What you should do => Return the entries below word for word. No picture belongs in the copy.

Dataset entries
———
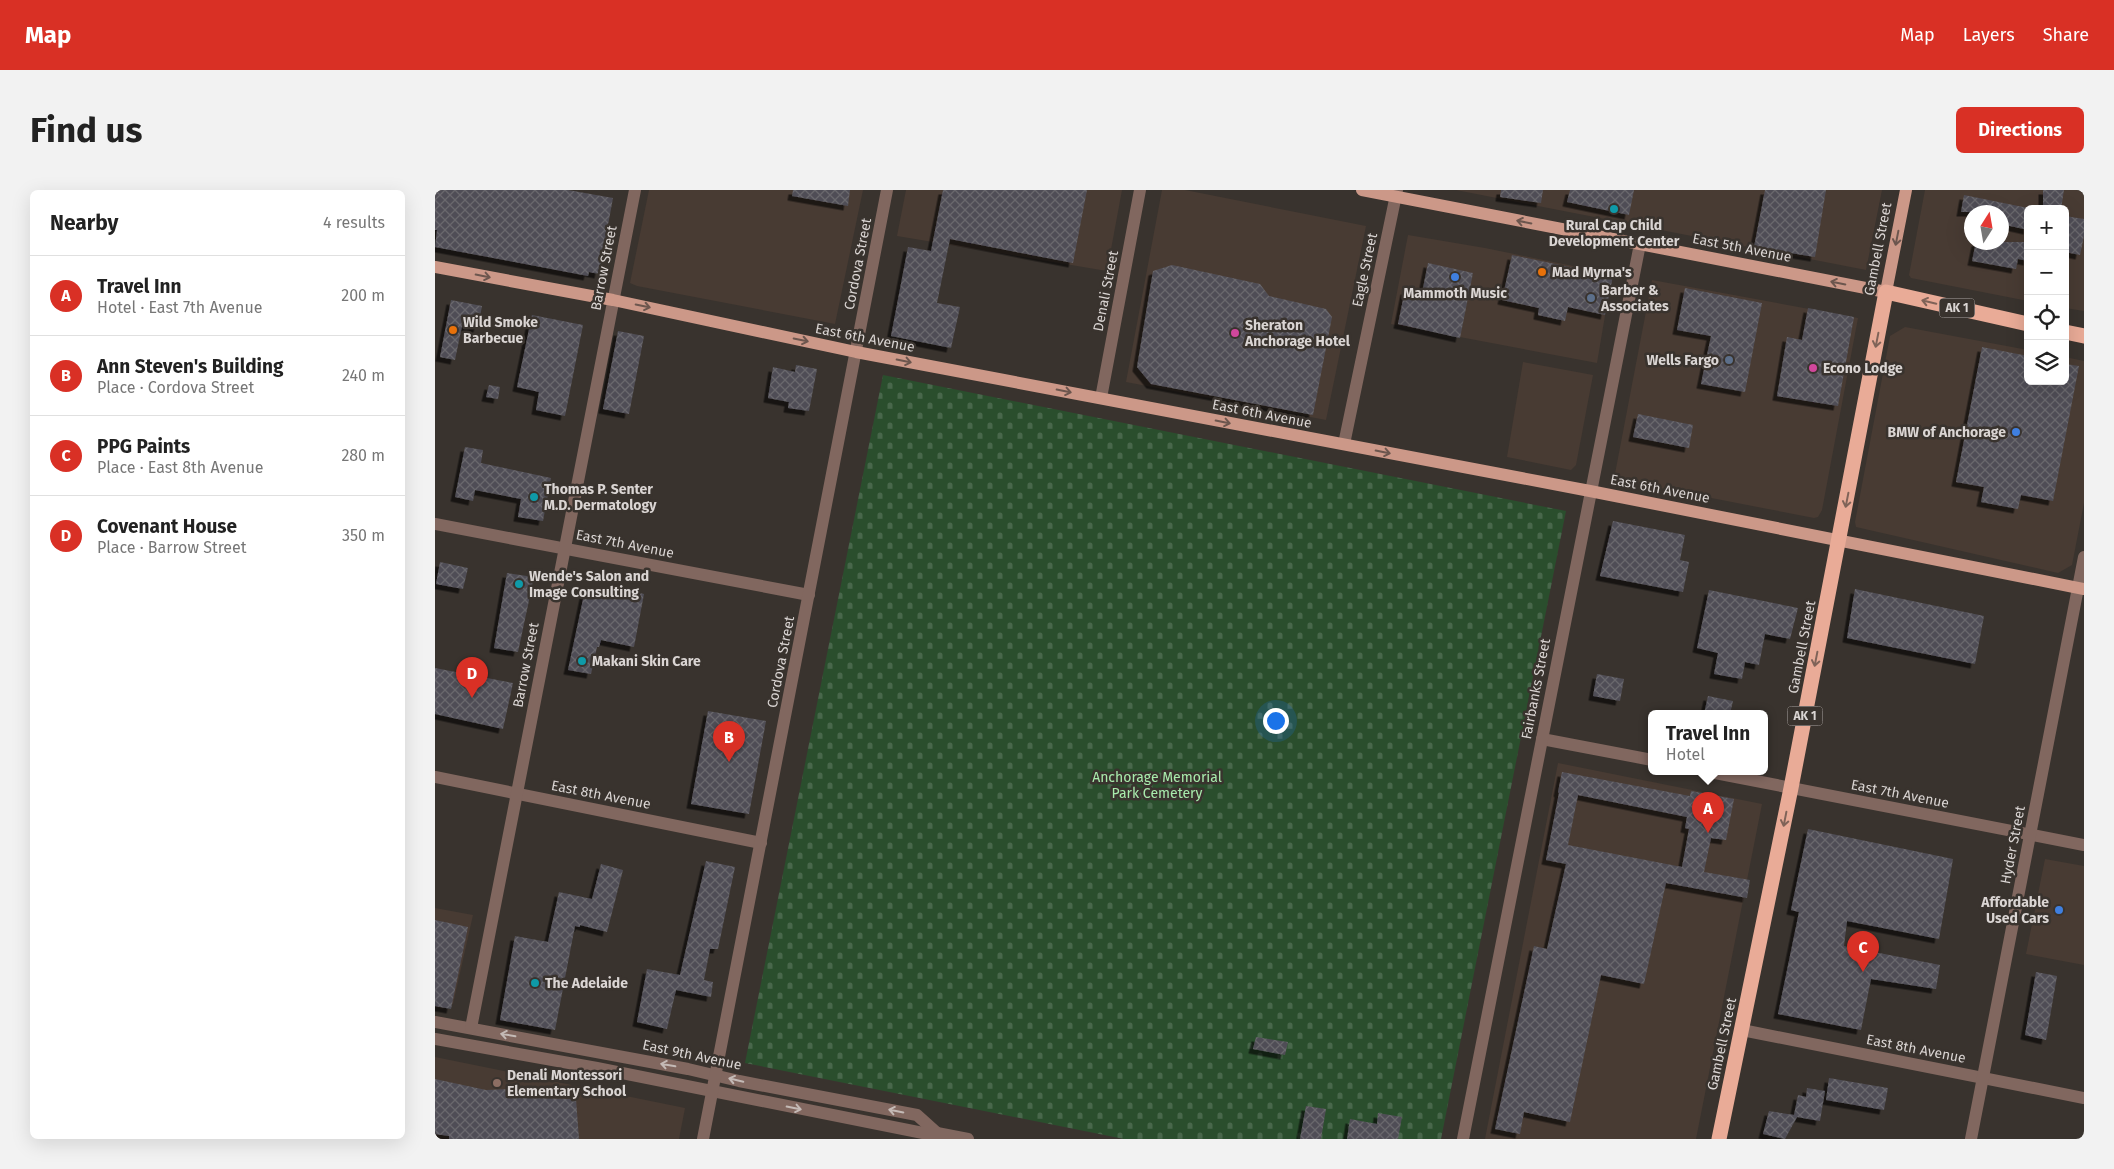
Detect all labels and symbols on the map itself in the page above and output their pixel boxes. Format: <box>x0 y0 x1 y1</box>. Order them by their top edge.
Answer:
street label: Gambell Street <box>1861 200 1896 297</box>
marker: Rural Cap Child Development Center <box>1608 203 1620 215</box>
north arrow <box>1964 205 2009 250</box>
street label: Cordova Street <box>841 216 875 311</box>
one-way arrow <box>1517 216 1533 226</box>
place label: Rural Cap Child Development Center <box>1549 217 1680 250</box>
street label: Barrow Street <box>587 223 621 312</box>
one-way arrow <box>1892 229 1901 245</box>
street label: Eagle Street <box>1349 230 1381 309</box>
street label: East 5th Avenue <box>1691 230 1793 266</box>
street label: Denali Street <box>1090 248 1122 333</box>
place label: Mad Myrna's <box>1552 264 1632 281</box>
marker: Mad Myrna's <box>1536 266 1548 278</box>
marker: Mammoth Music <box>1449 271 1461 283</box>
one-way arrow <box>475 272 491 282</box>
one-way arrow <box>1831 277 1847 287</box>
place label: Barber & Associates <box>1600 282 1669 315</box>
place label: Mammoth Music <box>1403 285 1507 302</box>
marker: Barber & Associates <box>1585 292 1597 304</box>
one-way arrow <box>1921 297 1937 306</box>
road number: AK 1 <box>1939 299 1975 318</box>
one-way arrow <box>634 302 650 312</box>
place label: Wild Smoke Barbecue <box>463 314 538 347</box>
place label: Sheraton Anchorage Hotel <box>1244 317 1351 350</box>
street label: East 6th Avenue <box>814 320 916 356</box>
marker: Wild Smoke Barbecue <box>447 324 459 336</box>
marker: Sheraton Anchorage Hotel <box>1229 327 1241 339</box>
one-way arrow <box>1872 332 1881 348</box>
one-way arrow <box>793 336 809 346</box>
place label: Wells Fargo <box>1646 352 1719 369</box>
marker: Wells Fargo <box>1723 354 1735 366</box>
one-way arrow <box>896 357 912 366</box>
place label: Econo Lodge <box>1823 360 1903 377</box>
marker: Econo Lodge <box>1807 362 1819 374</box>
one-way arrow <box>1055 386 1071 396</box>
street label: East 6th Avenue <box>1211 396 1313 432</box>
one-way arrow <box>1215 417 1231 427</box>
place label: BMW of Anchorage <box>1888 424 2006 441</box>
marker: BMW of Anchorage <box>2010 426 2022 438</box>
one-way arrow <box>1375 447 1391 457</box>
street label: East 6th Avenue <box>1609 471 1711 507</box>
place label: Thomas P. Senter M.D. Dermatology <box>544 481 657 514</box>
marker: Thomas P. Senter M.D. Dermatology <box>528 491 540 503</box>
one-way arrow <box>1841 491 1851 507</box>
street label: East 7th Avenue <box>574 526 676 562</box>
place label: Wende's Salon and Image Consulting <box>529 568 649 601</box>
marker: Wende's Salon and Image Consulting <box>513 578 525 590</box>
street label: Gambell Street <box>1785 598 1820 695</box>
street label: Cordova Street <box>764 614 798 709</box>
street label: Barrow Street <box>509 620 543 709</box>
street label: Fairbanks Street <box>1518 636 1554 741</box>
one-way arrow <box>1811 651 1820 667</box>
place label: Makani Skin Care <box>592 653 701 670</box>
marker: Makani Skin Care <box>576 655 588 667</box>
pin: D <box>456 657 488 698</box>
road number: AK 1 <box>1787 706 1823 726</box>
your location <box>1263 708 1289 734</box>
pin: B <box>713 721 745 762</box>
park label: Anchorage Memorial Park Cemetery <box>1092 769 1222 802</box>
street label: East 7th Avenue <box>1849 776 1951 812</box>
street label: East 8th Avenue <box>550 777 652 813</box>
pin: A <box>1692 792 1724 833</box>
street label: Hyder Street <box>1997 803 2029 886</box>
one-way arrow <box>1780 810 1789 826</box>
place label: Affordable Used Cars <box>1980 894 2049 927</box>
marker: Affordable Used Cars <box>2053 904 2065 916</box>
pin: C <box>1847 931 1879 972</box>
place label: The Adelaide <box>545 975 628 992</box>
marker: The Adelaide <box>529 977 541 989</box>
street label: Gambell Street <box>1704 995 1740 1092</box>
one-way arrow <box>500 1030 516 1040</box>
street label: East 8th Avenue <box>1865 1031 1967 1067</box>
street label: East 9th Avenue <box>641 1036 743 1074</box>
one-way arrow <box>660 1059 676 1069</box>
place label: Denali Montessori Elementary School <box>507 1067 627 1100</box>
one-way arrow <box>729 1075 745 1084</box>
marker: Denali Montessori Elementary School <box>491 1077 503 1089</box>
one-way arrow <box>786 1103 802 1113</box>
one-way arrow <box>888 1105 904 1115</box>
———
Written response =>
Detect all labels and symbols on the map itself in the page above and output their pixel boxes. Format: <box>x0 y0 x1 y1</box>. Order them by their top edge.
Answer:
street label: Gambell Street <box>1861 200 1896 297</box>
marker: Rural Cap Child Development Center <box>1608 203 1620 215</box>
north arrow <box>1964 205 2009 250</box>
street label: Cordova Street <box>841 216 875 311</box>
one-way arrow <box>1517 216 1533 226</box>
place label: Rural Cap Child Development Center <box>1549 217 1680 250</box>
street label: Barrow Street <box>587 223 621 312</box>
one-way arrow <box>1892 229 1901 245</box>
street label: Eagle Street <box>1349 230 1381 309</box>
street label: East 5th Avenue <box>1691 230 1793 266</box>
street label: Denali Street <box>1090 248 1122 333</box>
place label: Mad Myrna's <box>1552 264 1632 281</box>
marker: Mad Myrna's <box>1536 266 1548 278</box>
marker: Mammoth Music <box>1449 271 1461 283</box>
one-way arrow <box>475 272 491 282</box>
one-way arrow <box>1831 277 1847 287</box>
place label: Barber & Associates <box>1600 282 1669 315</box>
place label: Mammoth Music <box>1403 285 1507 302</box>
marker: Barber & Associates <box>1585 292 1597 304</box>
one-way arrow <box>1921 297 1937 306</box>
road number: AK 1 <box>1939 299 1975 318</box>
one-way arrow <box>634 302 650 312</box>
place label: Wild Smoke Barbecue <box>463 314 538 347</box>
place label: Sheraton Anchorage Hotel <box>1244 317 1351 350</box>
street label: East 6th Avenue <box>814 320 916 356</box>
marker: Wild Smoke Barbecue <box>447 324 459 336</box>
marker: Sheraton Anchorage Hotel <box>1229 327 1241 339</box>
one-way arrow <box>1872 332 1881 348</box>
one-way arrow <box>793 336 809 346</box>
place label: Wells Fargo <box>1646 352 1719 369</box>
marker: Wells Fargo <box>1723 354 1735 366</box>
one-way arrow <box>896 357 912 366</box>
place label: Econo Lodge <box>1823 360 1903 377</box>
marker: Econo Lodge <box>1807 362 1819 374</box>
one-way arrow <box>1055 386 1071 396</box>
street label: East 6th Avenue <box>1211 396 1313 432</box>
one-way arrow <box>1215 417 1231 427</box>
place label: BMW of Anchorage <box>1888 424 2006 441</box>
marker: BMW of Anchorage <box>2010 426 2022 438</box>
one-way arrow <box>1375 447 1391 457</box>
street label: East 6th Avenue <box>1609 471 1711 507</box>
place label: Thomas P. Senter M.D. Dermatology <box>544 481 657 514</box>
marker: Thomas P. Senter M.D. Dermatology <box>528 491 540 503</box>
one-way arrow <box>1841 491 1851 507</box>
street label: East 7th Avenue <box>574 526 676 562</box>
place label: Wende's Salon and Image Consulting <box>529 568 649 601</box>
marker: Wende's Salon and Image Consulting <box>513 578 525 590</box>
street label: Gambell Street <box>1785 598 1820 695</box>
street label: Cordova Street <box>764 614 798 709</box>
street label: Barrow Street <box>509 620 543 709</box>
street label: Fairbanks Street <box>1518 636 1554 741</box>
one-way arrow <box>1811 651 1820 667</box>
place label: Makani Skin Care <box>592 653 701 670</box>
marker: Makani Skin Care <box>576 655 588 667</box>
pin: D <box>456 657 488 698</box>
road number: AK 1 <box>1787 706 1823 726</box>
your location <box>1263 708 1289 734</box>
pin: B <box>713 721 745 762</box>
park label: Anchorage Memorial Park Cemetery <box>1092 769 1222 802</box>
street label: East 7th Avenue <box>1849 776 1951 812</box>
street label: East 8th Avenue <box>550 777 652 813</box>
pin: A <box>1692 792 1724 833</box>
street label: Hyder Street <box>1997 803 2029 886</box>
one-way arrow <box>1780 810 1789 826</box>
place label: Affordable Used Cars <box>1980 894 2049 927</box>
marker: Affordable Used Cars <box>2053 904 2065 916</box>
pin: C <box>1847 931 1879 972</box>
place label: The Adelaide <box>545 975 628 992</box>
marker: The Adelaide <box>529 977 541 989</box>
street label: Gambell Street <box>1704 995 1740 1092</box>
one-way arrow <box>500 1030 516 1040</box>
street label: East 8th Avenue <box>1865 1031 1967 1067</box>
street label: East 9th Avenue <box>641 1036 743 1074</box>
one-way arrow <box>660 1059 676 1069</box>
place label: Denali Montessori Elementary School <box>507 1067 627 1100</box>
one-way arrow <box>729 1075 745 1084</box>
marker: Denali Montessori Elementary School <box>491 1077 503 1089</box>
one-way arrow <box>786 1103 802 1113</box>
one-way arrow <box>888 1105 904 1115</box>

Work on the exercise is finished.